Smoke-free policies -- such as legislation to protect individuals from secondhand smoke -- can lead to health improvements including reduction of respiratory symptoms, and may help reduce adult and youth tobacco use, according to a report published in the July issue of The Lancet Oncology.
WEDNESDAY, July 2 (HealthDay News) -- Smoke-free policies -- such as legislation to protect individuals from secondhand smoke -- can lead to health improvements including reduction of respiratory symptoms, and may help reduce adult and youth tobacco use, according to a report published in the July issue of The Lancet Oncology.

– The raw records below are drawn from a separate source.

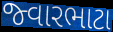
જ્વારભાટા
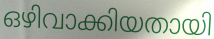
ഒഴിവാക്കിയതായി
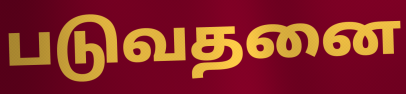
படுவதனை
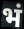
भं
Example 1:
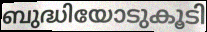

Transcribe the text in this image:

ബുദ്ധിയോടുകൂടി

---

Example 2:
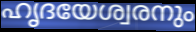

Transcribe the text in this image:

ഹൃദയേശ്വരനും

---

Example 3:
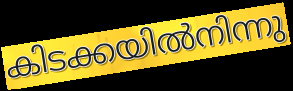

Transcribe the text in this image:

കിടക്കയിൽനിന്നു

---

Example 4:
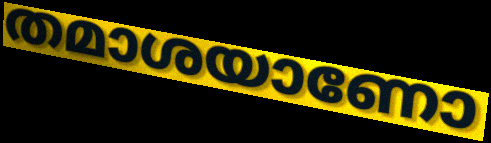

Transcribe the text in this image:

തമാശയാണോ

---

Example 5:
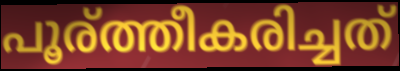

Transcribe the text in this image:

പൂര്ത്തീകരിച്ചത്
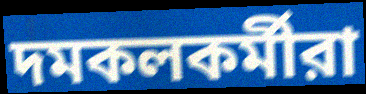
দমকলকর্মীরা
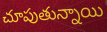
చూపుతున్నాయి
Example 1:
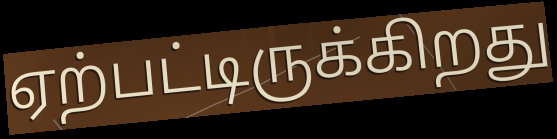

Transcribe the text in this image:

ஏற்பட்டிருக்கிறது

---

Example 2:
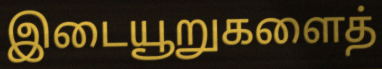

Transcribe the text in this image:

இடையூறுகளைத்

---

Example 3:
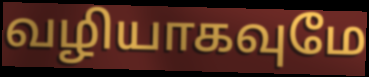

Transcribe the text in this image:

வழியாகவுமே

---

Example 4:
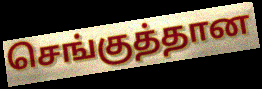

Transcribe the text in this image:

செங்குத்தான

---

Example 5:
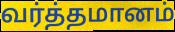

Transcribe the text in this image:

வர்த்தமானம்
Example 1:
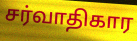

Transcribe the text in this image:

சர்வாதிகார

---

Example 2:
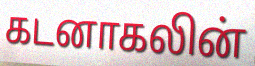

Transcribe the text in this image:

கடனாகலின்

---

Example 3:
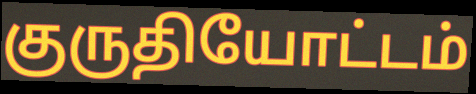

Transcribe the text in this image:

குருதியோட்டம்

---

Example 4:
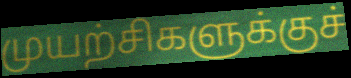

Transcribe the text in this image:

முயற்சிகளுக்குச்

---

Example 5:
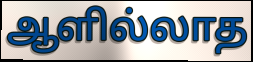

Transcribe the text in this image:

ஆளில்லாத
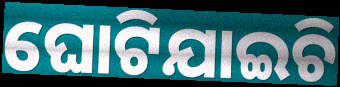
ଘୋଟିଯାଇଚି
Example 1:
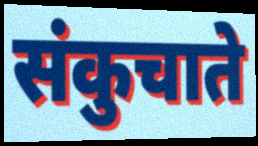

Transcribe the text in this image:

संकुचाते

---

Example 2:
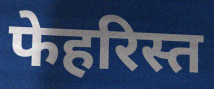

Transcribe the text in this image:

फेहरिस्त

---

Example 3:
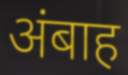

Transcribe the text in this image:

अंबाह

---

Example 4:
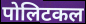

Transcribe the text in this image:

पोलिटकल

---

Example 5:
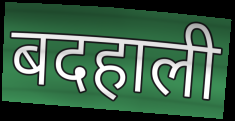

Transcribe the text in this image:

बदहाली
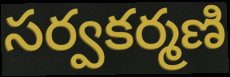
సర్వకర్మణి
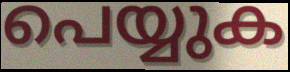
പെയ്യുക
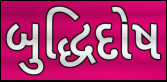
બુદ્ધિદોષ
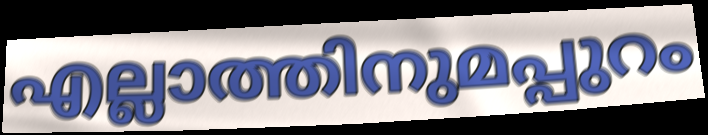
എല്ലാത്തിനുമപ്പുറം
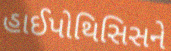
હાઈપોથિસિસને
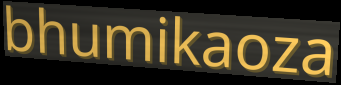
bhumikaoza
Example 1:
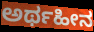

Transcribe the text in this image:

ಅರ್ಥಹೀನ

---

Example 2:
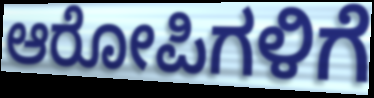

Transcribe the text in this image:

ಆರೋಪಿಗಳಿಗೆ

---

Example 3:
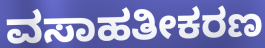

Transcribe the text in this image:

ವಸಾಹತೀಕರಣ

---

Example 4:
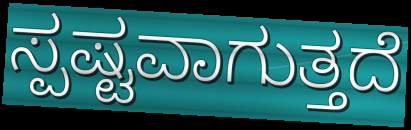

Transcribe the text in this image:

ಸ್ಪಷ್ಟವಾಗುತ್ತದೆ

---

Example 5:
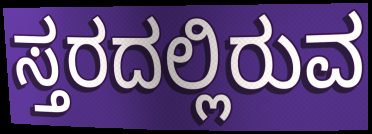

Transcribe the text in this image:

ಸ್ತರದಲ್ಲಿರುವ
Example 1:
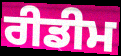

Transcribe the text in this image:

ਰੀਡੀਮ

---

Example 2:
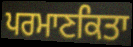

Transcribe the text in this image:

ਪਰਮਾਣਕਿਤਾ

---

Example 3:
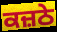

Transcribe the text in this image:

ਕਜ਼ਠੇ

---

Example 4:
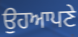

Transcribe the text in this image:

ਉਹਆਪਣੇ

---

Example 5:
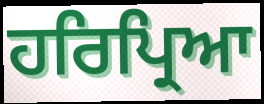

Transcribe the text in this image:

ਹਰਿਪ੍ਰਿਆ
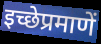
इच्छेप्रमाणें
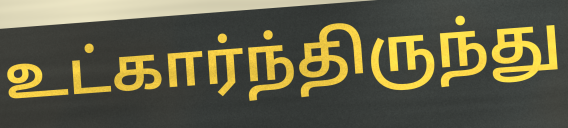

John P. Pierce, Ph.D., of the University of California San Diego, and Maria E. Leon, of the International Agency for Research on Cancer (IARC) in Lyon, France, writing on behalf of an IARC working group that met in the spring of 2008, discuss a number of statements about the possible effects of smoke-free policies. They organize these findings by whether evidence is "sufficient" for a causal association or "strong" for an association with limited evidence of causality.
The group found sufficient evidence that smoke-free policies substantially decrease secondhand smoke exposure and, in workers, decrease respiratory symptoms; smoke-free workplaces lower cigarette use in smokers; and smoke-free home policies lower children's secondhand smoke exposure and decrease adult smoking. They found strong evidence that smoke-free workplaces decrease the prevalence of adult smoking, smoke-free policies decrease tobacco use in youths and smoke-free legislation lowers heart disease morbidity.
"On the basis of the evidence reviewed, the Working Group recommended that governments enact and implement smoke-free policies that conform to the guidelines for Article 8 of the World Health Organization Framework Convention for Tobacco Control," the authors write. "Not only do these policies achieve their aim of protecting the health of non-smokers by decreasing exposure to secondhand smoke, they also have many effects on smoking behavior, which compound the expected health benefits."